Statistics 10              Lecture 3          Graphical Summaries

1.      Some Data Vocabulary
Variables -- characteristics of a person, place, thing.  Qualitative/Quantitative -- is the characteristic a verbal descriptor or a number.  Discrete/Continuous -- does the numerical value come in compact units like 1,2, 3 or 2.7111174? 

2.      Summaries: Finding Patterns in Data

The DISTRIBUTION of a variable is its "pattern of variation. A graphical representation of a distribution can answer questions like: how many are large, how many are small, how many fall between two numbers, what is the most common number?

3.      What is a histogram supposed to do for you?

            A histogram is a way of examining distributions.  It can quickly summarize an enormous

amount of information on a single variable and it makes use of your nautral ability to recognize patterns.  Examples are on pages 30 & 31.

 

4.       The Histogram's Properties

·         A histogram represents data observations by AREA for different class intervals, not height.  The area of each "block" is proportional to the number of observations in the class interval.  The total area MUST be 100%

·         It has class intervals on its horizontal axis.  This axis must be scaled.

·         It does not require a scale on its vertical axis.  The vertical axis is scaled in percent per unit of the horizontal axis, and a scale is automatically imposed by the fact that the area of the histogram must be 100%

·        We also need an "endpoint convention" to be able to draw a histogram: if an observation falls on the boundary between two class intervals, to which one should we associate it? The two standard choices are always to include the left boundary and exclude the right, except for the rightmost bin, or always to include the right boundary and exclude the left, except for the leftmost bin.

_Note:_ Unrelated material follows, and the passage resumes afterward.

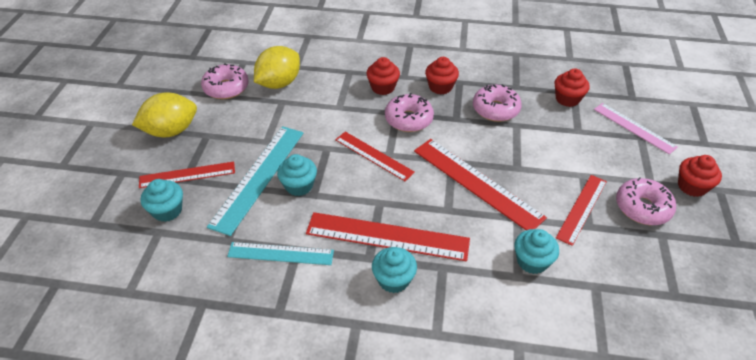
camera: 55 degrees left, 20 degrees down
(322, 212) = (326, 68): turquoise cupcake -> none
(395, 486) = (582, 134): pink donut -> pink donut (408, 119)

5.       Building the Histogram

 

i. Divide the data into CLASS INTERVALS.
ii. Determine what percentage of observations fall within each class interval.
iii. Determine the appropriate height by dividing the percentage in the class interval by the width of the class interval.
iv. Draw the histogram.

6.      Be aware of a histogram's characteristics

Center: what is the "typical" value?
            Symmetry or skewness: are the data evenly divided is there a tail? Are there bumps?        
            Spread: are the data near to each other or far apart? Are there gaps?
            Exceptions ("outliers"): are there points that don't fit the general distribution?
Remark: histograms may be bell-shaped, but not necessarily. They can be all kinds of shapes.